Я синим пламенем пройду в душе народа.
Я красным пламенем пройду по городам.
Устами каждого воскликну я: «Свобода!»
Но разный смысл для каждого придам.
Я напишу: «Завет мой Справедливость!»
И враг прочтет: «Пошады больше нет!»
Убийству я придам манящую красивость,
И в душу мстителя вопьется страстный бред.
Меч Справедливости – провидящий и мстящий –
Отдам во власть толпе, и он в руках слепца
Сверкнет стремительный, как молния разящий…
Им сын заколет мать. Им дочь убьет отца.
Я каждому скажу: «Тебе ключи надежды.
Один ты видишь свет. Для прочих он потух».

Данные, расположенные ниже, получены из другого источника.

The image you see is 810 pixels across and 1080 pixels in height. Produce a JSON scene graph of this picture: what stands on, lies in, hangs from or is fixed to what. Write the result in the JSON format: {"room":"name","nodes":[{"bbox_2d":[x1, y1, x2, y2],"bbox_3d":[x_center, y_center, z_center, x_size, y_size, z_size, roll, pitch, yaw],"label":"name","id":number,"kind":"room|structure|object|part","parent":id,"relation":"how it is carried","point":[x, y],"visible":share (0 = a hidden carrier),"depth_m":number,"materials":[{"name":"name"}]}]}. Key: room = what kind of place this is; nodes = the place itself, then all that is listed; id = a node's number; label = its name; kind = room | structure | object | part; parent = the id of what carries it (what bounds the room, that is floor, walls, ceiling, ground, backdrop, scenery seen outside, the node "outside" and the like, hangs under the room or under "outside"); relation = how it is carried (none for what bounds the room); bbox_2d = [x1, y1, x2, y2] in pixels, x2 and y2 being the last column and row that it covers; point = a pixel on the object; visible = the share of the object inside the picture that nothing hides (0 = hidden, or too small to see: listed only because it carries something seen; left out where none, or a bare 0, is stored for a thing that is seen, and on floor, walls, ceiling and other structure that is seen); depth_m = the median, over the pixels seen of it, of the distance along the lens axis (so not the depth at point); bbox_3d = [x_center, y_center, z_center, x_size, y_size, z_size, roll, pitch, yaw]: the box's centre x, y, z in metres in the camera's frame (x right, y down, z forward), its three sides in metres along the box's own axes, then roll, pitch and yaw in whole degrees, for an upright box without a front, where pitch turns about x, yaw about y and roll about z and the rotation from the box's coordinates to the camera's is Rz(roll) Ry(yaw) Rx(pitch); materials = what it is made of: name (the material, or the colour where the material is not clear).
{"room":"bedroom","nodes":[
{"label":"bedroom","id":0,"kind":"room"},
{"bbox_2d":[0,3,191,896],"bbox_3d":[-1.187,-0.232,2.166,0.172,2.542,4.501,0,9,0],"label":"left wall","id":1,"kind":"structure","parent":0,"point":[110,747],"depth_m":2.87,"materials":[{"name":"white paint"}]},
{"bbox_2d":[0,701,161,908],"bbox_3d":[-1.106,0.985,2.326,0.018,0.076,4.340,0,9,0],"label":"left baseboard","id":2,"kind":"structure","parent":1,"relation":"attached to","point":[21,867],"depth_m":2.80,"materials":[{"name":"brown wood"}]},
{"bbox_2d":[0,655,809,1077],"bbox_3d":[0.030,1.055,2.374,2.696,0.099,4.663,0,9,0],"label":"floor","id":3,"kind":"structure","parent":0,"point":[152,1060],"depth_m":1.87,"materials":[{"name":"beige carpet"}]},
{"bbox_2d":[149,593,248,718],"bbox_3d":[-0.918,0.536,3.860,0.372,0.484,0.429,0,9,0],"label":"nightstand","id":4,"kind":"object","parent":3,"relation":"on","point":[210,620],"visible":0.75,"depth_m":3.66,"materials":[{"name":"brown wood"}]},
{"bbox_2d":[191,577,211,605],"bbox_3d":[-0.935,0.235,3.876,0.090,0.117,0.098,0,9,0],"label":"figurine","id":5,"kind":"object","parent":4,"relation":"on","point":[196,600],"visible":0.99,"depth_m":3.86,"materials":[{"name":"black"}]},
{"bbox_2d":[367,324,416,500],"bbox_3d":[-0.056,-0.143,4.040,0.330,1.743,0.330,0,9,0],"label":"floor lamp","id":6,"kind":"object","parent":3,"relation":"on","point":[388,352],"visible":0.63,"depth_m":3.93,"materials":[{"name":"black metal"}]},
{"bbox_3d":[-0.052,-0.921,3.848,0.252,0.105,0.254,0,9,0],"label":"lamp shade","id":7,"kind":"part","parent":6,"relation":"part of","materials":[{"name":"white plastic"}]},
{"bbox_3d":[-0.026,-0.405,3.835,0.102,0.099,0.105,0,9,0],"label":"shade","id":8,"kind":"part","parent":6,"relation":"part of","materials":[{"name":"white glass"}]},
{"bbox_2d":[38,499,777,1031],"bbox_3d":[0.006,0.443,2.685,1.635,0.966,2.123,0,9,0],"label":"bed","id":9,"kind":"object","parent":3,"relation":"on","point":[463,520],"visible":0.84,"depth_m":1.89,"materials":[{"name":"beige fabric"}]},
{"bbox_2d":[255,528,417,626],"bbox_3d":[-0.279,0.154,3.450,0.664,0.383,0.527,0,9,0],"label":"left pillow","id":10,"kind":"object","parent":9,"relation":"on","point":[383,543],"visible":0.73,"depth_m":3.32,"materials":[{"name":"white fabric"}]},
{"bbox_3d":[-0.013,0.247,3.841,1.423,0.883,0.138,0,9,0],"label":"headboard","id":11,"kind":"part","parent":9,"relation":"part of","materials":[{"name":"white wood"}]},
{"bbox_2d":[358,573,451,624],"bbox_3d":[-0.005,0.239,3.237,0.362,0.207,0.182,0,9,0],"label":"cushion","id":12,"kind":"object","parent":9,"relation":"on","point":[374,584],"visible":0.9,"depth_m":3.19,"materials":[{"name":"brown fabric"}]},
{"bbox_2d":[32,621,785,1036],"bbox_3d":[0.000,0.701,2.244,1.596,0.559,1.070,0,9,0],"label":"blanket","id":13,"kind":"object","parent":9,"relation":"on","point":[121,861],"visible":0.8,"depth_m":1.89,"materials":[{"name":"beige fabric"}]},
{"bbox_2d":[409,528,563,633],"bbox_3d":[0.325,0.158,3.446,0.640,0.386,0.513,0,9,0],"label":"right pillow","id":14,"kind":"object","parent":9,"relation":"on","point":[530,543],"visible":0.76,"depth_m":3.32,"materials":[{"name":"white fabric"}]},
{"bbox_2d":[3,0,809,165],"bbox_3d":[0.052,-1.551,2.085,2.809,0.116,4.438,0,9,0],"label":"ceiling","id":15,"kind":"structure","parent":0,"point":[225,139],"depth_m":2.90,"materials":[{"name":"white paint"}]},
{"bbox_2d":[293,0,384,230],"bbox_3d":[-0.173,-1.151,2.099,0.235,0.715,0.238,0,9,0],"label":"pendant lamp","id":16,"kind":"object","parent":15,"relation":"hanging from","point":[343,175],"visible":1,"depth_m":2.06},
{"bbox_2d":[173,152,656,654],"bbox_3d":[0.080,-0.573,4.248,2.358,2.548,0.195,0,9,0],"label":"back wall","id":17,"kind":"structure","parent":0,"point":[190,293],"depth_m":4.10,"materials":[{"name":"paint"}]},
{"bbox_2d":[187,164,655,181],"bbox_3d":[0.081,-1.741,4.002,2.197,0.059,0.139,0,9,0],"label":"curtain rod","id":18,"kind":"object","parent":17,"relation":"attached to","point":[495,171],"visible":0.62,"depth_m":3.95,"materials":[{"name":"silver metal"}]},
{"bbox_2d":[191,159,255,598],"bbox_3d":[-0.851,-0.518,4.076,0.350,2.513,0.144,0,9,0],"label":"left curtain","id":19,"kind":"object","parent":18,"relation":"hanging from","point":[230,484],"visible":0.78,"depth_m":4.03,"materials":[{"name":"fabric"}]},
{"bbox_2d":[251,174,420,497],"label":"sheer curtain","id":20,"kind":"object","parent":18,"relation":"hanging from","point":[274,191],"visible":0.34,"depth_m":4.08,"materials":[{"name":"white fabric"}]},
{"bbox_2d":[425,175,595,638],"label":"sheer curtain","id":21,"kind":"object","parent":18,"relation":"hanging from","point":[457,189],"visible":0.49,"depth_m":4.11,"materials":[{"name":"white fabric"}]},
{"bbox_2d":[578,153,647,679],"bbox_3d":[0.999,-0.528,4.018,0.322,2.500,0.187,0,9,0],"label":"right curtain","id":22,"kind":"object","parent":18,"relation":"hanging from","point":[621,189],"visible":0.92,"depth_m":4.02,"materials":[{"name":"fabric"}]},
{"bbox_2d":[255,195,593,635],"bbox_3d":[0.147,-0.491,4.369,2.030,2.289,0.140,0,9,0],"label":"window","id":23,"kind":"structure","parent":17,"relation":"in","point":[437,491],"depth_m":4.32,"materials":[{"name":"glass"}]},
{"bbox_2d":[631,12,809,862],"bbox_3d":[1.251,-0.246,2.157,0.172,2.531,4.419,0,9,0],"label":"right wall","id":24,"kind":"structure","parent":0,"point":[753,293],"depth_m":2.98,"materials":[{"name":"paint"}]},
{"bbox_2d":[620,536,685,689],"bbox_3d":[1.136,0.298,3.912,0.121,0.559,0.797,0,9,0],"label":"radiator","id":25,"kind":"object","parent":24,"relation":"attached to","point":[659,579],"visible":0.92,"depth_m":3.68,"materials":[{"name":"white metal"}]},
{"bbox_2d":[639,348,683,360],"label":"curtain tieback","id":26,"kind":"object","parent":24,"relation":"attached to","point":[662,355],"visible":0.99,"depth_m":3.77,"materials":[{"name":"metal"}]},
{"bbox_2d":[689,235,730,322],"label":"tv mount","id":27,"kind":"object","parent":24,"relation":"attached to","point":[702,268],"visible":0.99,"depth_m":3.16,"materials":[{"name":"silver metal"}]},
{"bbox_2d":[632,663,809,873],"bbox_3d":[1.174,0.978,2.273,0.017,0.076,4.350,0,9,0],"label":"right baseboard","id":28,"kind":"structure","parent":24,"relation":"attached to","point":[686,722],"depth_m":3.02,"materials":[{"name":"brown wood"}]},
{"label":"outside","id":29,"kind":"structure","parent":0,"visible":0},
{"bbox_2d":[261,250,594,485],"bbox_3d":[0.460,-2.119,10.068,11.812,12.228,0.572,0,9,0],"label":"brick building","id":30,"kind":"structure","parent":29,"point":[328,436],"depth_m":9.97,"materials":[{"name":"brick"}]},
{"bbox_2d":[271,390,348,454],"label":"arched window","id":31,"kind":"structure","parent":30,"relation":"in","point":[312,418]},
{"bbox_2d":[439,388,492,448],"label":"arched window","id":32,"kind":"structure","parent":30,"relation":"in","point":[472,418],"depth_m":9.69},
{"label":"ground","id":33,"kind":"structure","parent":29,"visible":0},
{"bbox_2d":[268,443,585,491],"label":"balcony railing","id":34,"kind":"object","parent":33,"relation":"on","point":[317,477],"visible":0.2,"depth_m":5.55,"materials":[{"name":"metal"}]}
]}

И будет он рыдать, и в горе рвать одежды,
И звать других… но каждый будет глух.
Не сеятель сберет колючий колос сева.
Принявший меч погибнет от меча.
Кто раз испил хмельной отравы гнева,
Тот станет палачом иль жертвой палача.
О Репине
Предисловие
Когда несчастный Абрам Балашов исполосовал картину Репина «Иоанн Грозный и его сын», я написал статью «О смысле катастрофы, постигшей картину Репина».
На другой день после катастрофы произошел факт изумительный: Репин обвинил представителей нового искусства в том, что они подкупили Балашова. Обвинение это было повторено Репиным многократно, следовательно, было не случайно сорвавшимся словом, а сознательным убеждением.1
Оно требовало ответа от лица представителей нового искусства.
Так как для подобных ответов страницы газет и журналов закрыты, то мне пришлось сделать его в форме публичной лекции.
В своем обвинении Репин указывал прозрачно на художников группы «Бубновый Валет» и назвал по имени г. Бурлюка. Я счел моральной обязанностью отвечать Репину под знаком «Бубнового Валета», ни членом, ни сторонником которого не состою, хотя многократно, в качестве художественного критика, являлся его толкователем.2
Я прекрасно знал, что мое выступление совместно с «Бубновыми Валетами» повлечет для меня многие неприятности, злостные искажения моих слов и нарочито невнятные толкования моих поступков. Но обвинение Репина я, как участник прошлогодних диспутов об искусстве, принимал и на себя, и отвечать на него счел долгом вместе с ними.